Assignment: Collect each line in the rows below that contains the word "diese".

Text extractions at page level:

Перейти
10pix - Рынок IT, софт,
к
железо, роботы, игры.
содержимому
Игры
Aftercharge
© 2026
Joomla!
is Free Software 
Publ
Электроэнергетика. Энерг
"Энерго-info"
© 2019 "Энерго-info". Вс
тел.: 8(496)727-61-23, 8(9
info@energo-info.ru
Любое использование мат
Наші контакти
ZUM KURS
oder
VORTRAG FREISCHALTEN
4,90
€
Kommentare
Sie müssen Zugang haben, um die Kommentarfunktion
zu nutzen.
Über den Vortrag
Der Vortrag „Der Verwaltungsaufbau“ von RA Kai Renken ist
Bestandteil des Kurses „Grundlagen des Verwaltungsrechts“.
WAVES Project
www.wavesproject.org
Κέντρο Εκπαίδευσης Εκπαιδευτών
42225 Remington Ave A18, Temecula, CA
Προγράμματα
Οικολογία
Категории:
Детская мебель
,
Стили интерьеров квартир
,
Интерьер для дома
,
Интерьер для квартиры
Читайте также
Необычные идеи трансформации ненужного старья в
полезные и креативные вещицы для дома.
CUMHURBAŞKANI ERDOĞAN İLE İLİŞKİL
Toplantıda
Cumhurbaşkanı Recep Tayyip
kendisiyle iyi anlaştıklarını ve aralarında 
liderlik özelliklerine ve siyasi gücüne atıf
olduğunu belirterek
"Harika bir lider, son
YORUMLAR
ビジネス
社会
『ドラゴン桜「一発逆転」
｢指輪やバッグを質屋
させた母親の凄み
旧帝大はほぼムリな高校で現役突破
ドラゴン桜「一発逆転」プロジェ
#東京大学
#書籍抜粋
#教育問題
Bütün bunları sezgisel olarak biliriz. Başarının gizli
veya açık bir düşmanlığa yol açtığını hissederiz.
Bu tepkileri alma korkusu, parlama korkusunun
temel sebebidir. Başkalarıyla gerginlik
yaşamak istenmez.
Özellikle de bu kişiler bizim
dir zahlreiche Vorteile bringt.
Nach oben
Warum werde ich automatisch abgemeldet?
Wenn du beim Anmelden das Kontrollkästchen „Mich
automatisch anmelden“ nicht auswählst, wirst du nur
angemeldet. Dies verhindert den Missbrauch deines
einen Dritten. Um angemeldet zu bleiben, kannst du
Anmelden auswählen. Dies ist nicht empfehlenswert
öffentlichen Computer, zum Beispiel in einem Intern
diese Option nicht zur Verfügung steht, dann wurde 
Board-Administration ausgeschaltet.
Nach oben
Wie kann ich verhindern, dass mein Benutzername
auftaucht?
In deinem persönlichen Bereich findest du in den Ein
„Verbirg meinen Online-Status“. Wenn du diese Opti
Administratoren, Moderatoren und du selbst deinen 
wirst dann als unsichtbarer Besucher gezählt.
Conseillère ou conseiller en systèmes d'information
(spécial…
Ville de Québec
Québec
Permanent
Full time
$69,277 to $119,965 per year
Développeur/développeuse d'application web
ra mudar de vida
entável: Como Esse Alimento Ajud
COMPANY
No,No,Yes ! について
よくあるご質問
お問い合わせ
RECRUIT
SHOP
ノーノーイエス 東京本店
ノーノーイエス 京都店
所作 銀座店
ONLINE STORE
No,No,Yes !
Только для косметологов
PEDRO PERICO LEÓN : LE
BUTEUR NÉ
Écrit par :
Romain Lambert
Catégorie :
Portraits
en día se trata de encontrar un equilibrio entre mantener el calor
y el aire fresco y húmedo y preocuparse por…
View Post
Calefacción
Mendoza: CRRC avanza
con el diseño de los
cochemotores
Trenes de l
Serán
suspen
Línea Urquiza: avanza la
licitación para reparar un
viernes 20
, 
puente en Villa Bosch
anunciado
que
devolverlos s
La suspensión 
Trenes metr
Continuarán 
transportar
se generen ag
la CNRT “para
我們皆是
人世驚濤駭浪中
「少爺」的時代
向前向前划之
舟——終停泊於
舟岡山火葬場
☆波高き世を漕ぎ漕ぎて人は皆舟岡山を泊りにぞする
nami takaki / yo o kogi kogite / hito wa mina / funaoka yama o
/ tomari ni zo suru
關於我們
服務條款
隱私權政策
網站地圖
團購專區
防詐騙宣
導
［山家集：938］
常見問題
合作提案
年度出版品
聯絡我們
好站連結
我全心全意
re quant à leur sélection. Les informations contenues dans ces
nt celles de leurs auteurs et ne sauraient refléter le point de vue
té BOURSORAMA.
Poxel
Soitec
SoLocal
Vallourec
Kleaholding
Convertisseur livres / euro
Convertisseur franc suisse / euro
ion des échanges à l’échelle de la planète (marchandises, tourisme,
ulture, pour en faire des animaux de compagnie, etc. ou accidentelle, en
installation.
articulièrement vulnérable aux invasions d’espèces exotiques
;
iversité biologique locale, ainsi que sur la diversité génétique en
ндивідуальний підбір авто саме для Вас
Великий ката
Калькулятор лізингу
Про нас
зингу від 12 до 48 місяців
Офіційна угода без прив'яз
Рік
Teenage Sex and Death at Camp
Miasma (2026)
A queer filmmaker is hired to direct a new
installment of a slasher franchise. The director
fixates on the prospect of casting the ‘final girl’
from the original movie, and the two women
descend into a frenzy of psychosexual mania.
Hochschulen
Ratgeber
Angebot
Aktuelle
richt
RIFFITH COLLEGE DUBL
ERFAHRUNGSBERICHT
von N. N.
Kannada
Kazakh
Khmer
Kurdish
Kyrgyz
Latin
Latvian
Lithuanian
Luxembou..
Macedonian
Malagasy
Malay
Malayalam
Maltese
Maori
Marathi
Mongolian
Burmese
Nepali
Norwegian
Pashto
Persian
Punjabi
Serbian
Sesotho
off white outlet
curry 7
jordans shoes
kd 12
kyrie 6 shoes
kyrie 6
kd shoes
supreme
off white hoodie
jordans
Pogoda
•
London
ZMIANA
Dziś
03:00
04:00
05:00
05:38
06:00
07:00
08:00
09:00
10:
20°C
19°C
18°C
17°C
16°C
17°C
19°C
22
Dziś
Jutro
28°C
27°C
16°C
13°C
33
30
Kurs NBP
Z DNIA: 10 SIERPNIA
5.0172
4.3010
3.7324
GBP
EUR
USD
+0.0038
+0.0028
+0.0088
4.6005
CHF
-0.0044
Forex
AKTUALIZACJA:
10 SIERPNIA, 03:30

Response area:
diese Option nicht zur Verfügung steht, dann wurde 
„Verbirg meinen Online-Status“. Wenn du diese Opti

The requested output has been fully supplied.